Chinua Achebe, born in 1930, Nigerian novelist and poet, whose works explore the impact of European culture on African society. Achebe’s unsentimental, often ironic books vividly convey the traditions and speech of the Igbo people.
Born in Ogidi, Nigeria, Achebe was educated at the University College of Ibadan (now the University of Ibadan). He subsequently taught at various universities in Nigeria and the United States. Achebe wrote his first novel, Things Fall Apart (1958), partly in response to what he saw as inaccurate characterizations of Africa and Africans by British authors. The book describes the effects on Igbo society of the arrival of European colonizers and missionaries in the late 1800s.
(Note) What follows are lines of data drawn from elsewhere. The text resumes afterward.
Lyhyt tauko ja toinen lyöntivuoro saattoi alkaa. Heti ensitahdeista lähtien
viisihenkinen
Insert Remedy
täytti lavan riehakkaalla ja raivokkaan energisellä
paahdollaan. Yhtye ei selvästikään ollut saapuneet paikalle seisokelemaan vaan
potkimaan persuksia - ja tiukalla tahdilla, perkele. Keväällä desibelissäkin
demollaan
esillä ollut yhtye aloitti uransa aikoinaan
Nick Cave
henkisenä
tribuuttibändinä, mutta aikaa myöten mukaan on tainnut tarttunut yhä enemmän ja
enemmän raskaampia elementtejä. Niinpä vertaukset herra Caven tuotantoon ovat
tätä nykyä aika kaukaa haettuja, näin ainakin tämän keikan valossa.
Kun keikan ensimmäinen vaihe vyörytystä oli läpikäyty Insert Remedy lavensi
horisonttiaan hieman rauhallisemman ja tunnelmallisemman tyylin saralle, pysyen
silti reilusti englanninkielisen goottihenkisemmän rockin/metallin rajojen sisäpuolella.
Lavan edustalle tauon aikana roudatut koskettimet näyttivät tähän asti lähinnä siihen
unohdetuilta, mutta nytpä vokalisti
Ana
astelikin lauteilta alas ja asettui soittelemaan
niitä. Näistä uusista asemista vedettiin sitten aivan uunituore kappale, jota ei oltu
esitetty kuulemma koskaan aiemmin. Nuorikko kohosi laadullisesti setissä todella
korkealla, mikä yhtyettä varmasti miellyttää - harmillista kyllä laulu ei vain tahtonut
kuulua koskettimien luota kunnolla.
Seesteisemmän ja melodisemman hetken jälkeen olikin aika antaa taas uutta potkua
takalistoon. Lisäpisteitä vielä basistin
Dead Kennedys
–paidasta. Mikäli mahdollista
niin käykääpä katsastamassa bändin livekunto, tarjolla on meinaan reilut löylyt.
Achebe’s subsequent novels No Longer at Ease (1960), Arrow of God (1964), A Man of the People (1966), and Anthills of the Savannah (1987) are set in Africa and describe the struggles of the African people to free themselves from European political influences.
During Nigeria’s tumultuous political period of the late 1960s and early 1970s, Achebe became politically active. Most of his literary works of this time address Nigeria’s internal conflict (see Nigeria, Federal Republic of: Civil War). These books include the volumes of poetry Beware, Soul Brother (1971) and Christmas in Biafra (1973), the short-story collection Girls at War (1972), and the children’s book How the Leopard Got His Claws (1972).
In 1971 Achebe helped to found the influential literary magazine Okike. His other writings include the essay collections Morning Yet on Creation Day (1975), which he later expanded under the title Hopes and Impediments (1988); and The Trouble with Nigeria (1983). Home and Exile (2000), which originated as three lectures given at Harvard University, chronicles Achebe’s literary awakening and development in a series of reminiscences and tales.